Ele se lembra da primeira vez que voou em um avião com GPS, com dois amigos pilotos levando-os de Nadi a uma pequena ilha a nordeste. O avião tinha sido recentemente equipado com GPS, mas ninguém o usava até então. Eles decolaram e seguiram pela costa norte de Viti Levu até chegarem à cidade de Volivoli – um sinalizador visual -, de onde eles viraram à esquerda sobre o oceano.

Eles esperavam avistar a ilha de destino. Mas os ventos daquele dia estavam incomuns, e o avião foi lançado mais ao norte do que o previsto. Eles estavam perdidos no ar quando Tabakaucoro lembrou do receptor de GPS. Em poucos minutos, voltaram à rota. Essa foi uma experiência reveladora para um grupo acostumado às antigas formas de navegar pelos céus.
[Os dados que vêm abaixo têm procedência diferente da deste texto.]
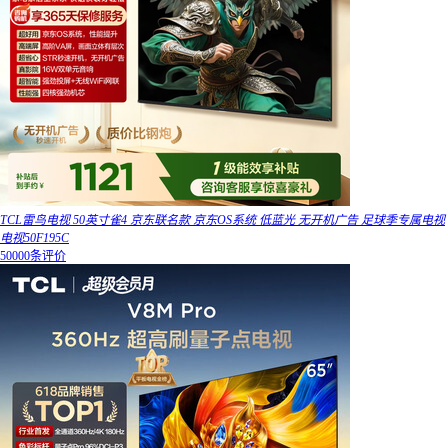
TCL雷鸟电视 50英寸雀4 京东联名款 京东OS系统 低蓝光 无开机广告 足球季专属电视
电视50F195C
50000条评价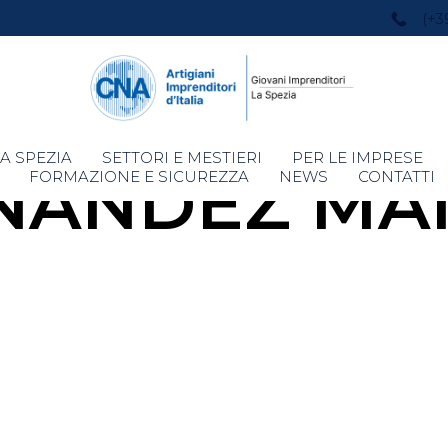
(+3
Skip
A SPEZIA
SETTORI E MESTIERI
PER LE IMPRESE
NANDEZ MA
to
FORMAZIONE E SICUREZZA
NEWS
CONTATTI
content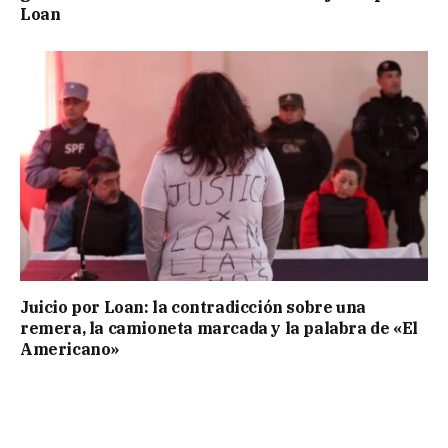
Loan
Juicio por Loan: la contradicción sobre una
remera, la camioneta marcada y la palabra de «El
Americano»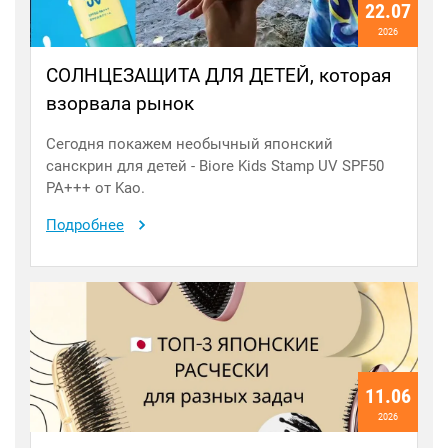
22.07
2026
СОЛНЦЕЗАЩИТА ДЛЯ ДЕТЕЙ, которая
взорвала рынок
Сегодня покажем необычный японский
санскрин для детей - Biore Kids Stamp UV SPF50
PA+++ от Kao.
Подробнее
11.06
2026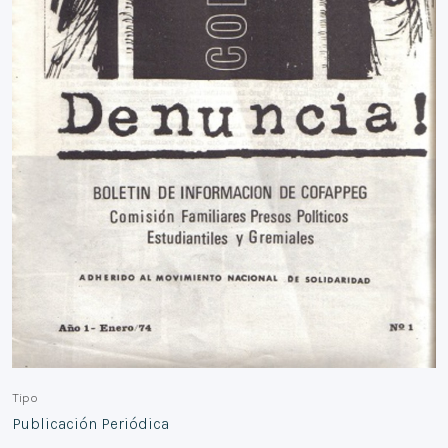
Tipo
Publicación Periódica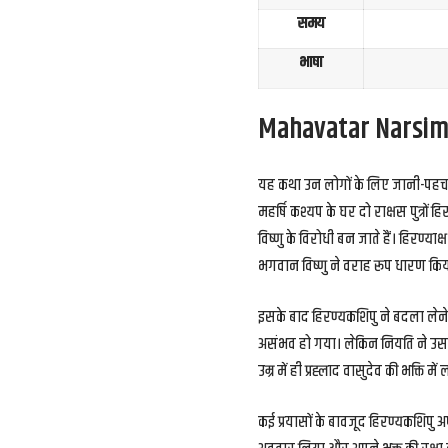
समय
भाषा
Mahavatar Narsim
यह कथा उन लोगों के लिए जानी-पहचानी
महर्षि कश्यप के घर दो राक्षस पुत्रों
विष्णु के विरोधी बन जाते हैं। हिरण्
भगवान विष्णु ने वराह रूप धारण क
इसके बाद हिरण्यकशिपु ने बदला लेने 
असंभव हो गया। लेकिन नियति ने उसके घ
उम्र में ही प्रह्लाद वासुदेव की भक्ति 
कई प्रयासों के बावजूद हिरण्यकशिपु अ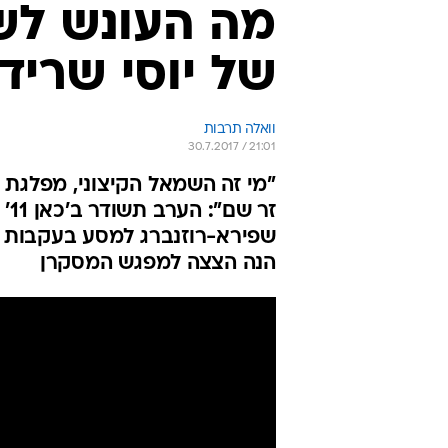
מה העונש לש
של יוסי שריד
וואלה תרבות
30.7.2017 / 21:01
"מי זה השמאל הקיצוני, מפלגת 
זר
שפירא-רוזנברג למסע בעקבות ש
הנה הצצה למפגש המסקרן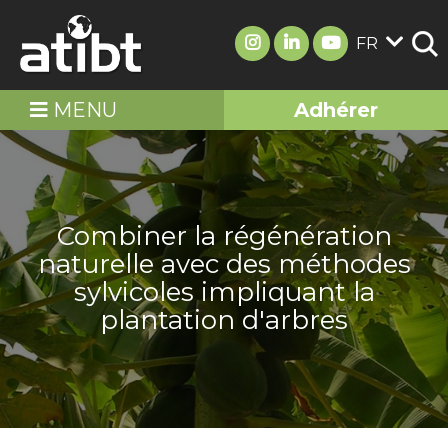
FR
MENU
Adhérer
Combiner la régénération
naturelle avec des méthodes
sylvicoles impliquant la
plantation d'arbres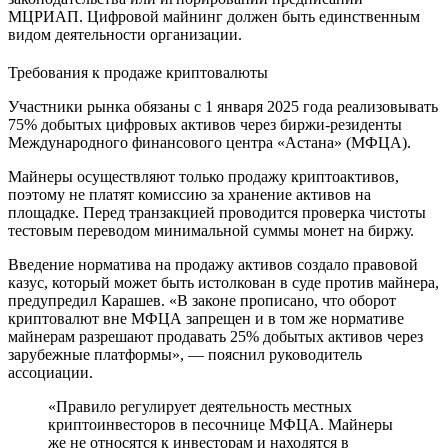
МЦРИАП. Цифровой майнинг должен быть единственным
видом деятельности организации.
Требования к продаже криптовалюты
Участники рынка обязаны с 1 января 2025 года реализовывать
75% добытых цифровых активов через биржи-резиденты
Международного финансового центра «Астана» (МФЦА).
Майнеры осуществляют только продажу криптоактивов,
поэтому не платят комиссию за хранение активов на
площадке. Перед транзакцией проводится проверка чистоты
тестовым переводом минимальной суммы монет на биржу.
Введение норматива на продажу активов создало правовой
казус, который может быть истолкован в суде против майнера,
предупредил Карашев. «В законе прописано, что оборот
криптовалют вне МФЦА запрещен и в том же нормативе
майнерам разрешают продавать 25% добытых активов через
зарубежные платформы», — пояснил руководитель
ассоциации.
«Правило регулирует деятельность местных
криптоинвесторов в песочнице МФЦА. Майнеры
же не относятся к инвесторам и находятся в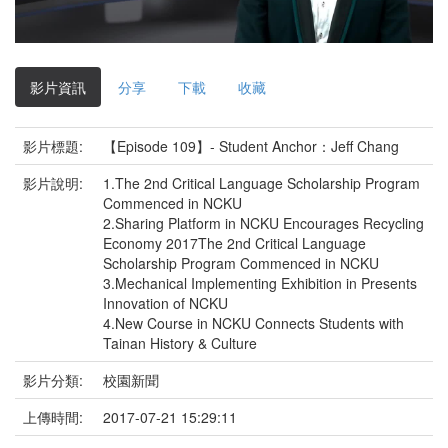
影
片
影片資訊
分享
下載
收藏
影片標題:
【Episode 109】- Student Anchor：Jeff Chang
影片說明:
1.The 2nd Critical Language Scholarship Program
Commenced in NCKU
2.Sharing Platform in NCKU Encourages Recycling
Economy 2017The 2nd Critical Language
Scholarship Program Commenced in NCKU
3.Mechanical Implementing Exhibition in Presents
Innovation of NCKU
4.New Course in NCKU Connects Students with
Tainan History & Culture
影片分類:
校園新聞
上傳時間:
2017-07-21 15:29:11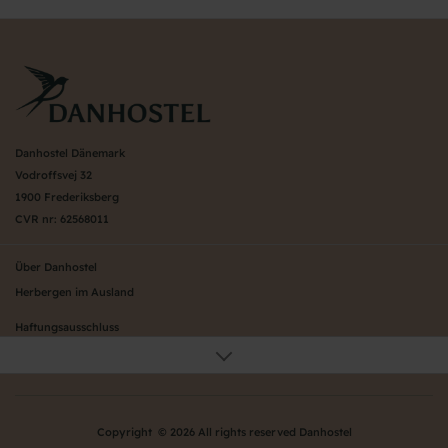
Danhostel Dänemark
Vodroffsvej 32
1900 Frederiksberg
CVR nr: 62568011
Über Danhostel
Herbergen im Ausland
Haftungsausschluss
Die Organization
Galerie
Datenschutzbestimmungen
Copyright © 2026 All rights reserved Danhostel
Danhostels in Jütland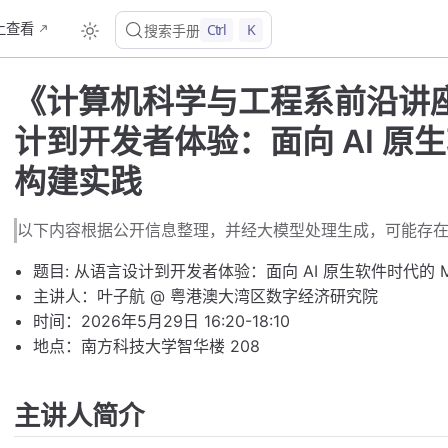
b上查看
Ctrl
K
搜索手册
《计算机科学与工程系前沿讲
计到开发者体验：面向 AI 原生软
构建实践
以下内容根据公开信息整理，并经大模型处理生成，可能存
题目: 从语言设计到开发者体验：面向 AI 原生软件时代的 Mo
主讲人：叶子航 @ 粤港澳大湾区数字经济研究院
时间：2026年5月29日 16:20-18:10
地点：南方科技大学智华楼 208
主讲人简介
O 24º e último satélite entrou em operação no final de 1993 e, em abril de 1994, Fiji tornou-se oficialmente o primeiro país a incorporar o GPS em seu sistema de navegação. Imediatamente isso promoveu a pequena nação. “Ficamos muito entusiasmados com o que conseguimos”, Yee me contou. “Isso nos colocou entre os grandes da aviação”. Também foi uma benção para o próspero setor turístico do país.

Fiji provou que o GPS poderia melhorar a aviação de várias maneiras, tornando-a mais rápida, eficiente e segura. Neste quarto de século desde que Fiji adotou a navegação GPS para seus voos domésticos, a tecnologia foi empregada em todo o mundo, muitas vezes com a ajuda direta dos especialistas de Fiji. Há 31 satélites hoje, e a maioria dos 24 originais já foi aposentada e substituída.

O clima não é mais um obstáculo como no passado. “Antes, o hábito era voltar (para o aeroporto de origem) quando o tempo estava ruim”, disse Tabakaucoro. “O GPS garantiu que se chegue ao destino”. Mesmo em meio a uma tempestade. Mesmo com uma visibilidade terrível.

Navegação precisa

Os aviões podem agora voar por horas sobre o oceano com navegação precisa. E mais aeronaves podem estar no ar com segurança. Em vez de uma distância de 160 km entre duas aeronaves voando na mesma direção, as regulamentações internacionais agora exigem apenas 37 km, segundo os oficiais da Caaf. Um avião tinha que voar 18 minutos atrás de outro à sua frente.

Hoje, isso foi reduzido para 10 minutos. Além disso, os tempos de voo também foram reduzidos, uma vez que os aviões podem voar diretamente ao destino, e não de sinalizador a sinalizador.

Antes do GPS, as aeronaves eram obrigadas a voar com combustível suficiente para uma viagem de volta, no caso de não conseguirem pousar em seu destino. Depois que o GPS tornou essa precaução desnecessária, os aviões passaram a voar com menos carga. Um relatório da ONU de 1996 concluiu que o aumento da eficiência de combustível significou que os receptores de GPS em Fiji se pagaram em apenas três meses.

Apesar de todas as nossas reclamações sobre os aeroportos e voos contemporâneos, talvez seja um conforto lembrar que, graças à pequena nação de ilhas do Pacífico, Fiji, estamos chegando aos nossos destinos com mais rapidez e segurança do que nunca.